The act also includes so-called tax swaps, in that it softens taxpayer impacts by repealing the current taxes on gasoline and jet fuel in exchange for putting a price on carbon. Tax swaps are a way to counteract the higher costs that a carbon tax could have on consumers should energy costs rise, which is likely to happen. In fact, the biggest shortcoming of the current legislation is that it doesn’t use all of the revenue it raises to replace existing taxes. If a carbon tax were to replace revenue from more burdensome taxes like the corporate income tax, the net result could be more jobs and higher economic growth.

We are still a long way from a conservative consensus in favor of a carbon tax.
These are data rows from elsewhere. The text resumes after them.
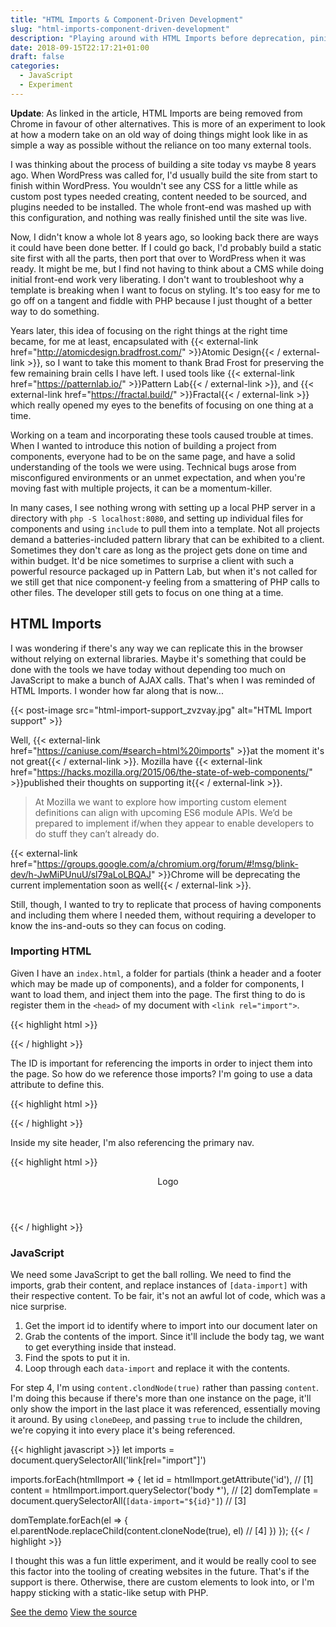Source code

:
 ```yaml
---
title: "HTML Imports & Component-Driven Development"
slug: "html-imports-component-driven-development"
description: "Playing around with HTML Imports before deprecation, pining for a native, relatively hassle-free way of building a component library."
date: 2018-09-15T22:17:21+01:00
draft: false
categories:
  - JavaScript
  - Experiment
---
```


__Update__: As linked in the article, HTML Imports are being removed from Chrome in favour of other alternatives. This is more of an experiment to look at how a modern take on an old way of doing things might look like in as simple a way as possible without the reliance on too many external tools.

I was thinking about the process of building a site today vs maybe 8 years ago. When WordPress was called for, I'd usually build the site from start to finish within WordPress. You wouldn't see any CSS for a little while as custom post types needed creating, content needed to be sourced, and plugins needed to be installed. The whole front-end was mashed up with this configuration, and nothing was really finished until the site was live.

Now, I didn't know a whole lot 8 years ago, so looking back there are ways it could have been done better. If I could go back, I'd probably build a static site first with all the parts, then port that over to WordPress when it was ready. It might be me, but I find not having to think about a CMS while doing initial front-end work very liberating. I don't want to troubleshoot why a template is breaking when I want to focus on styling. It's too easy for me to go off on a tangent and fiddle with PHP because I just thought of a better way to do something.

Years later, this idea of focusing on the right things at the right time became, for me at least, encapsulated with {{< external-link href="http://atomicdesign.bradfrost.com/" >}}Atomic Design{{< / external-link >}}, so I want to take this moment to thank Brad Frost for preserving the few remaining brain cells I have left. I used tools like {{< external-link href="https://patternlab.io/" >}}Pattern Lab{{< / external-link >}}, and {{< external-link href="https://fractal.build/" >}}Fractal{{< / external-link >}} which really opened my eyes to the benefits of focusing on one thing at a time. 

Working on a team and incorporating these tools caused trouble at times. When I wanted to introduce this notion of building a project from components, everyone had to be on the same page, and have a solid understanding of the tools we were using. Technical bugs arose from misconfigured environments or an unmet expectation, and when you're moving fast with multiple projects, it can be a momentum-killer. 

In many cases, I see nothing wrong with setting up a local PHP server in a directory with `php -S localhost:8080`, and setting up individual files for components and using `include` to pull them into a template. Not all projects demand a batteries-included pattern library that can be exhibited to a client. Sometimes they don't care as long as the project gets done on time and within budget. It'd be nice sometimes to surprise a client with such a powerful resource packaged up in Pattern Lab, but when it's not called for we still get that nice component-y feeling from a smattering of PHP calls to other files. The developer still gets to focus on one thing at a time.

## HTML Imports

I was wondering if there's any way we can replicate this in the browser without relying on external libraries. Maybe it's something that could be done with the tools we have today without depending too much on JavaScript to make a bunch of AJAX calls. That's when I was reminded of HTML Imports. I wonder how far along that is now...

{{< post-image src="html-import-support_zvzvay.jpg" alt="HTML Import support" >}}

Well, {{< external-link href="https://caniuse.com/#search=html%20imports" >}}at the moment it's not great{{< / external-link >}}. Mozilla have {{< external-link href="https://hacks.mozilla.org/2015/06/the-state-of-web-components/" >}}published their thoughts on supporting it{{< / external-link >}}.

> At Mozilla we want to explore how importing custom element definitions can align with upcoming ES6 module APIs. We’d be prepared to implement if/when they appear to enable developers to do stuff they can’t already do.

{{< external-link href="https://groups.google.com/a/chromium.org/forum/#!msg/blink-dev/h-JwMiPUnuU/sl79aLoLBQAJ" >}}Chrome will be deprecating the current implementation soon as well{{< / external-link >}}.

Still, though, I wanted to try to replicate that process of having components and including them where I needed them, without requiring a developer to know the ins-and-outs so they can focus on coding.

### Importing HTML

Given I have an `index.html`, a folder for partials (think a header and a footer which may be made up of components), and a folder for components, I want to load them, and inject them into the page. The first thing to do is register them in the `<head>` of my document with `<link rel="import">`.

{{< highlight html >}}
<link rel="import" id="site-header" href="partials/site-header.html">
<link rel="import" id="primary-nav" href="components/navigation/primary-nav.html">
{{< / highlight >}}

The ID is important for referencing the imports in order to inject them into the page. So how do we reference those imports? I'm going to use a data attribute to define this.

{{< highlight html >}}
<div data-import="site-header"></div>
{{< / highlight >}}

Inside my site header, I'm also referencing the primary nav.

{{< highlight html >}}
<header>
  <div>
    <span>Logo</span>
    <div data-import="primary-nav"></div>
  </div>
</header>
{{< / highlight >}}

### JavaScript

We need some JavaScript to get the ball rolling. We need to find the imports, grab their content, and replace instances of `[data-import]` with their respective content. To be fair, it's not an awful lot of code, which was a nice surprise.

1. Get the import id to identify where to import into our document later on
2. Grab the contents of the import. Since it'll include the body tag, we want to get everything inside that instead.
3. Find the spots to put it in.
4. Loop through each `data-import` and replace it with the contents.

For step 4, I'm using `content.clondNode(true)` rather than passing `content`. I'm doing this because if there's more than one instance on the page, it'll only show the import in the last place it was referenced, essentially moving it around. By using `cloneDeep`, and passing `true` to include the children, we're copying it into every place it's being referenced.

{{< highlight javascript >}}
let imports = document.querySelectorAll('link[rel="import"]')
      
imports.forEach(htmlImport => {
  let id = htmlImport.getAttribute('id'), // [1]
      content = htmlImport.import.querySelector('body *'), // [2]
      domTemplate = document.querySelectorAll(`[data-import="${id}"]`) // [3]
      
  domTemplate.forEach(el => {
    el.parentNode.replaceChild(content.cloneNode(true), el) // [4]
  })
});
{{< / highlight >}}

I thought this was a fun little experiment, and it would be really cool to see this factor into the tooling of creating websites in the future. That's if the support is there. Otherwise, there are custom elements to look into, or I'm happy sticking with a static-like setup with PHP.

<a href="https://htmlimports.tj.ie" class="c-btn c-btn-primary--inverted" target="_blank" rel="noopener noreferrer">See the demo</a>
<a href="https://github.com/tjFogarty/html-imports/" class="c-btn c-btn-primary" target="_blank" rel="noopener noreferrer">View the source</a>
Last week, when the House of Representatives passed a resolution condemning the idea of a carbon tax, only Curbelo and five other Republicans voted against it.

At the same time, there is cause for optimism. When the same anti-carbon tax resolution was proposed two years ago, every Republican in the House voted for it, including Curbelo. That same year, Curbelo co-founded the Climate Solutions Caucus, a bipartisan group focused on climate change legislation. Today the caucus has more than 80 members, split evenly between Democrats and Republicans.

The Market Choice Act is a clear sign that Republicans are warming up to the importance of climate change. Now that the dam has broken, it’s time for Congress to deliver Americans the carbon tax needed to drive innovation, provide regulatory relief, and stave off the consequences of climate change.

Josiah Neeley is the energy policy director for the R Street Institute.